Passage of New Farm Bill Unlikely to Meet Deadline

Congress has less than a week to pass a new Farm Bill before the current law expires on September 30th. With the Ag Committee negotiators far apart on major issues, the chances of a Farm Bill getting done on time are slim.

The last time this happened, in 2012, Congress passed short term extensions to keep Farm Bill programs running. This time, an extension of current law isn't being considered yet. Both Senate Agriculture Chairman Pat Roberts and ranking member Debbie Stabenow have suggested an extension may not be necessary until the end of 2018 because much of the existing policies would not revert to decades-old law until the start of 2019.

With a new Congress scheduled to meet on January 3rd if a Farm Bill isn’t passed by then, both the House and Senate would need to reintroduce the legislation and take another vote.
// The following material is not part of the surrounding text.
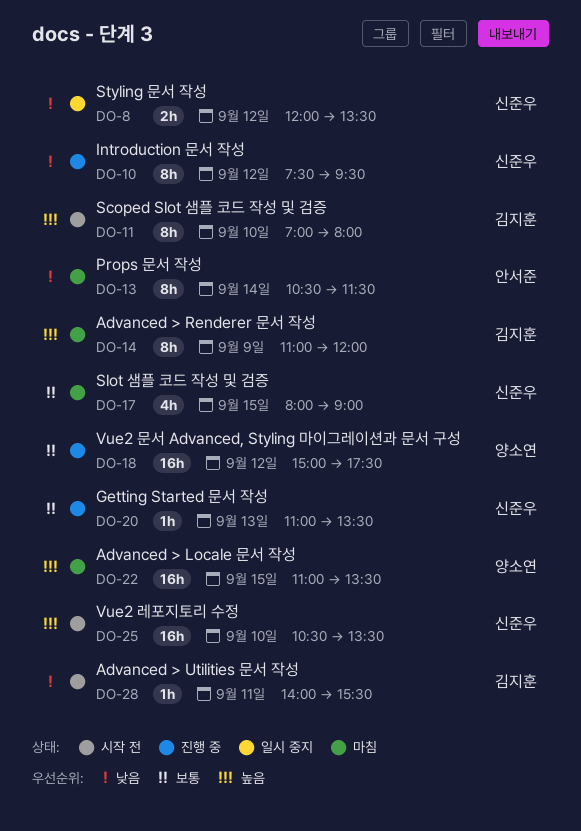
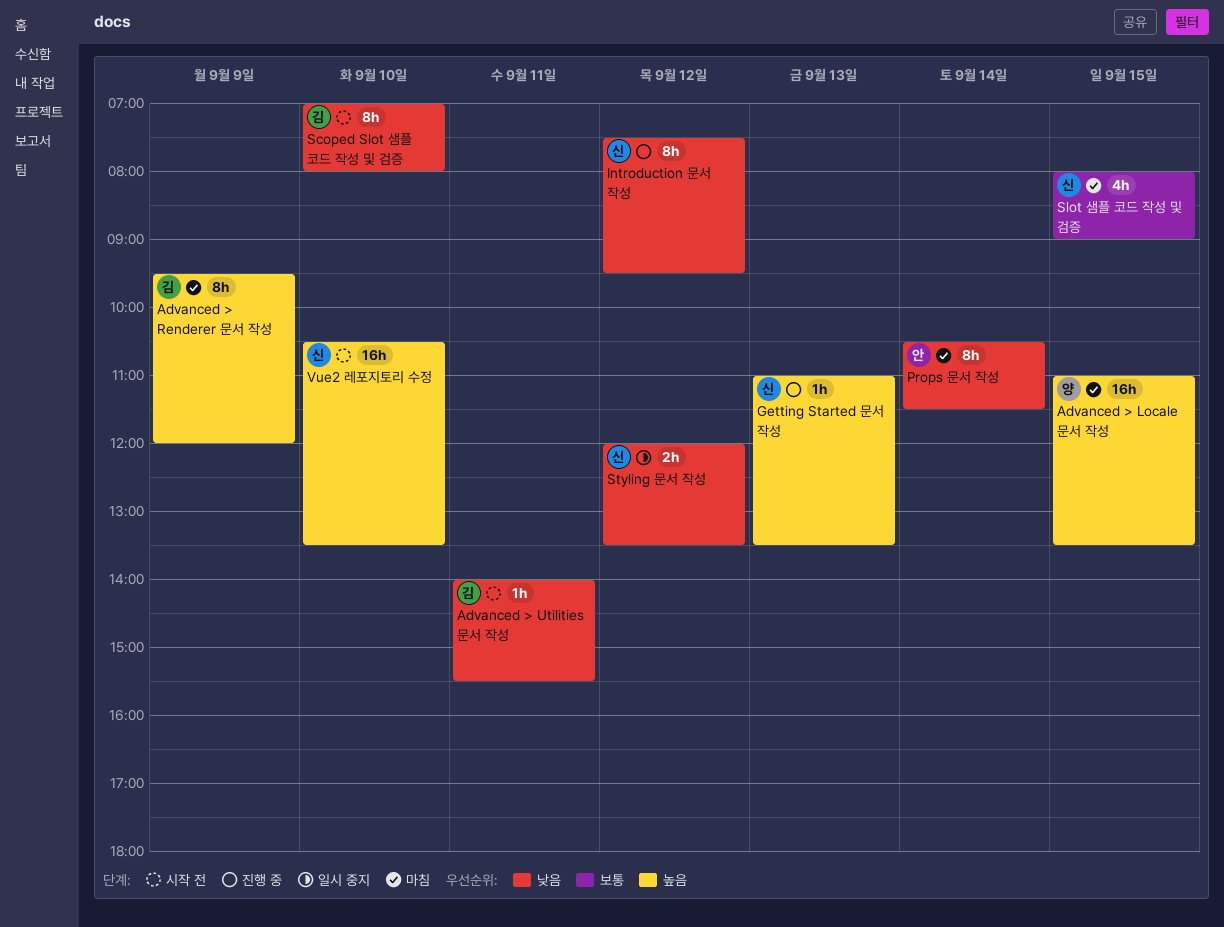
Advanced > Renderer 문서 작성, begins: 11:00 -> 09:30
Getting Started 문서 작성, priority: 보통 -> 높음
Scoped Slot 샘플 코드 작성 및 검증, priority: 높음 -> 낮음
Vue2 문서 Advanced, Styling 마이그레이션과 문서 구성: present -> none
This would, in essence, start the Farm Bill process all over again.

Major conservation initiatives, for instance, would be in a tough spot as would dozens of other programs. Here are the organic programs that would be affected.

Organic Agriculture Research and Extension Initiative (OREI)
OREI is a USDA competitive grants program dedicated to organic agriculture research. This program is in jeopardy. Until another Farm Bill is passed the USDA will be unable to administer any grant programs through OREI, unless a short-term extension is passed that explicitly includes additional funding for this program.

While both the House and the Senate bills increase funding for OREI, only the Senate bill increases funding up to establish permanent baseline funding for the program. This means funding for OREI would increase annually to $50 million and ensure permanent investments in the future of organic agriculture.

OREI has a proven track record of addressing the unique research challenges that organic farmers and processors face. Investing in organic research is central to the goal of increasing domestic production of organic crops to better meet expanding demand.

Organic Certification Cost Share
Organic certification verifies that a farm or handling facility complies with USDA organic regulations and allows the certified operation to use the USDA organic seal. In order to be certified organic, farmers must go through a rigorous annual organic certification process, which can be expensive. Organic certification cost share assistance can help small and mid-sized organic farm businesses afford annual certification costs, which range from a few hundred to several thousand dollars.

The National Organic Certification Cost Share Program (NOCCSP) provides organic farmers with of up to $750 reimbursement to cover a portion of their annual certification fees. The House bill eliminates all Farm Bill funding for National Organic Certification Cost Share Program, while the Senate bill renews existing funding of $11.5 million annually for the program.

Until a new farm bill is passed, there will be no additional funds available for NOCCSP, and it is unclear if USDA will continue to administer the program.

Organic Production and Market Data Initiative (ODI)
ODI is a USDA initiative between the Economic Research Service, National Agriculture Statics Service, and the Agricultural Marketing Service. The initiative collects market and production data that supports risk management as well as providing vital information on market and production trends. Both the House and Senate bill provide $5 million in mandatory funding for this program. If a farm bill is not passed, this program may be able to limp along at a much lower funding levels through agricultural appropriations. However, without a Farm Bill funding renewal, much of the organic data collection and reporting that supports the growth and development of the organic sector will be lost.

Organic import Fraud
Both the House and Senate versions of the Farm Bill include increased organic import enforcement authority, along with $5 million in one-time mandatory funding to improve import tracking systems. These changes are necessary to increase the oversight responsibilities and resources for the National Organic Program (NOP). Without a Farm Bill, the USDA will not have the expanded resources and increased authority to protect the integrity of the organic sector.

OFRF urges congress to pass a full Farm Bill as quickly as possible, taking into full account the leadership Senate has shown on organic research and cost share funding. If a Farm Bill is not passed before January 2019, organic programs must be included in an extension or many critical programs that farmers and communities rely on will grind to halt.